O Partido Solidariedade expulsou o advogado Hery Kattwinkel devido a seus ataques aos ministros do STF e discurso de ódio durante sua defesa de um réu relacionado aos ataques de 8 janeiro. A decisão foi publicada menos de 24 horas depois de Hery, que já foi candidato a deputado estadual pelo partido, e apoiou Tarcísio de Freitas, fez as declarações na tribuna do STF.

Kattwinkel representou Thiago de Assis Mathar, condenado a 14 anos de prisão por diversos crimes relacionados aos eventos.

Durante sua defesa no Supremo Tribunal Federal (STF), Kattwinkel negou as acusações contra seu cliente, alegando que Mathar entrou no Palácio do Planalto em busca de proteção. No entanto, o advogado também aproveitou a oportunidade para atacar a Corte e disseminar informações falsas sobre os ministros.

O ministro Alexandre de Moraes, em resposta, classificou a atitude de Kattwinkel como “patética e medíocre”, acusando-o de propagar discurso de ódio na tribuna do STF.

O Solidariedade, partido ao qual o advogado estava filiado, optou por sua expulsão, alegando que suas declarações foram ofensivas e desrespeitosas à instituição do STF. Em uma nota oficial, o partido declarou que a atuação de Kattwinkel se mostrou incompatível com a linha do partido e ressaltou seu compromisso com a democracia e o respeito às instituições públicas brasileiras.
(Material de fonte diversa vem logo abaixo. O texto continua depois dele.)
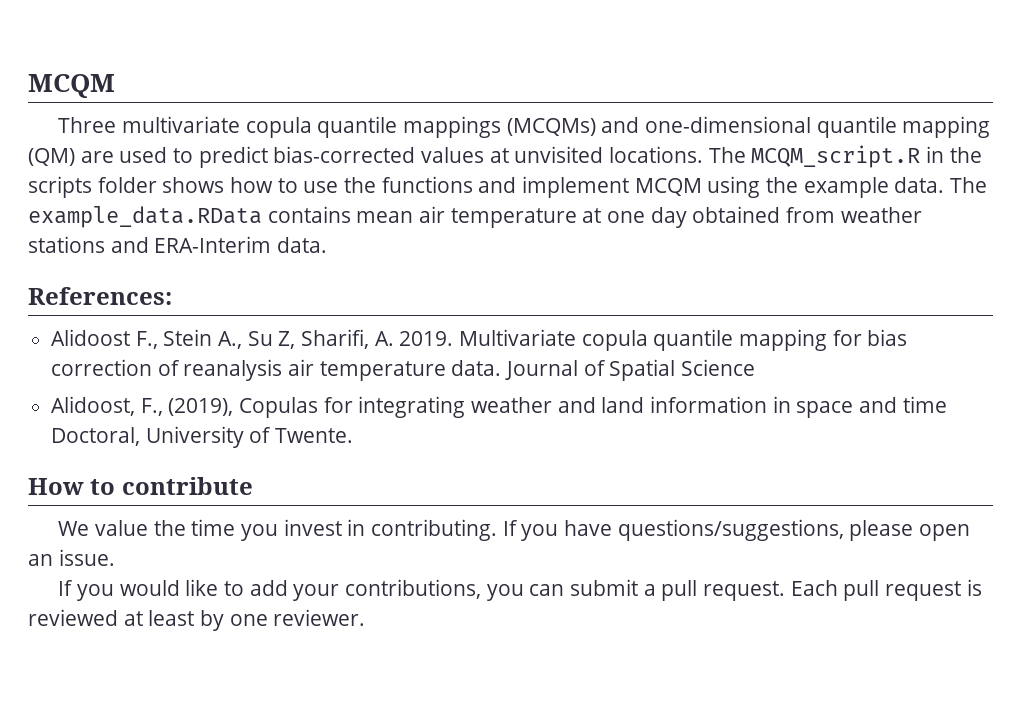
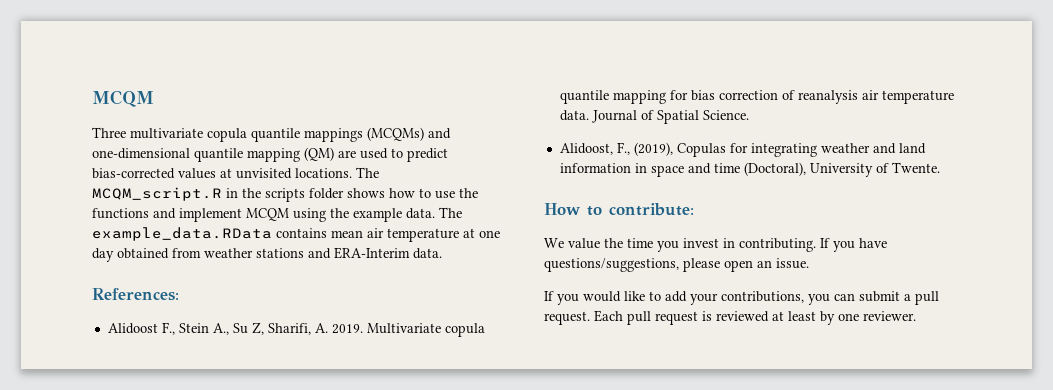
[681,359,756,376] Science -> [702,110,749,120] Science.
[51,427,141,446] Doctoral, -> [743,162,806,176] (Doctoral),
[121,477,253,495] contribute -> [609,203,694,216] contribute:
Além disso, durante seu discurso, Kattwinkel cometeu uma gafe literária ao confundir as obras “O Príncipe”, de Nicolau Maquiavel, e “O Pequeno Príncipe”, de Antoine de Saint-Exupéry. Sua declaração, “Diz ‘O Pequeno Príncipe’, os fins justificam os meios”, foi corrigida pelo ministro Alexandre de Moraes, que apontou a confusão entre as obras e criticou a postura do advogado.

Sessão com ataques

“Vossas excelências têm que ter a consciências que vossas excelências são pessoas odiadas desse país. Essa é uma realidade que alguém tem que dizer e vossas excelências têm que saber disso”, disse o advogado Sebastião Coelho da Silva.

Sebastião é desembargador aposentado e representante de Aécio Lúcio Costa Pereira, ex-funcionário da Sabesp (companhia de saneamento de São Paulo) preso em flagrante dentro do Congresso pela Polícia do Senado e condenado a 17 anos de prisão por tentativa de golpe e outros quatro crimes.

A ministra presidente do STF, Rosa Weber, respondeu às acusações durante o pronunciamento do voto.